Our city was founded as an Army post and was built on defending America with our work in defense plants, devotion and sacrifice.
It seems amazing today to think that Memorial Day was not always celebrated in Fort Worth, or Texas, or for that matter, America.
In the 1850s, when 11 soldiers died of disease or drowning at the original Army fort, defending the western frontier from atop the West Fork bluff, there was no annual ceremony or sounding of taps.
The tradition of decorating graves began during the Civil War in both the South and North, and continued on days in April or May when local communities remembered their Union and Confederate dead.
News archives refer to Memorial Day services in Fort Worth as early as 1885, when Union veterans read Lincoln speeches and fired a salute over a Union officer’s grave. Brevet Maj. Gen. James J. Byrne, an Irishman, went on to become a U.S. marshal before dying in an 1880 West Texas Apache attack.
Even by 1918, nearly the end of the World War I, Memorial Day was still regarded as a Yankee day.
In 1918, the Star-Telegram headlined:
“An appeal of the Confederates for automobiles and flowers on their memorial day was answered,” the editorial said, referring to Confederate Memorial Day in April.
“Now, the veterans of the North are asking the people of Fort Worth the same thing.”

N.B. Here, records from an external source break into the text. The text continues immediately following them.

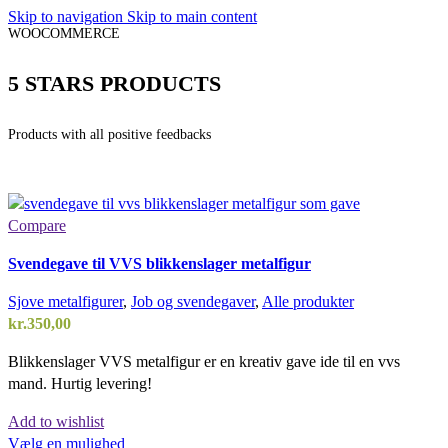
Skip to navigation
Skip to main content
WOOCOMMERCE
5 STARS PRODUCTS
Products with all positive feedbacks
Compare
Svendegave til VVS blikkenslager metalfigur
Sjove metalfigurer
,
Job og svendegaver
,
Alle produkter
kr.
350,00
Blikkenslager VVS metalfigur er en kreativ gave ide til en vvs
mand. Hurtig levering!
Add to wishlist
Vælg en mulighed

Almost as an afterthought, the editorial added that soldiers, sailors and aviators lost in the World War “will alike receive recognition,” including the 12 British and Canadian pilots killed here in training.
(Their graves in a British-owned plot at Greenwood Cemetery are decorated to this day, but that Canadian military ceremony is held only in odd-numbered years.)
That July, Fort Worth lost a son in the war when former Texas Longhorns tackle and Army 1st Lt. Bothwell Kane died on the battlefield in France.
The next year, in 1919, President Woodrow Wilson asked Americans to redefine Memorial Day for “not only the union of our country, but also now the liberation of the world.”
Not until 1930 did Fort Worth begin what is today the city’s formal Memorial Day observance at Mount Olivet Cemetery.
That year, Georgia sculptor E.M. Viquesney’s The Spirit of the American Doughboy statue was bought for $1,000 and dedicated to the local American Legion post named for Bothwell Kane.
Among the speakers was Texas National Guard commander and World War hero Gen. John A. Hulen, still remembered along with the name of the World War I Army training post here, Camp Bowie.
In 1980, Italian sculptor Giordano Grassi’s American G.I. statue joined the Doughboy, remembering Tarrant County residents lost in World War II, the Korean War, the Vietnam War and the Persian Gulf War.
We will soon need another sculpture.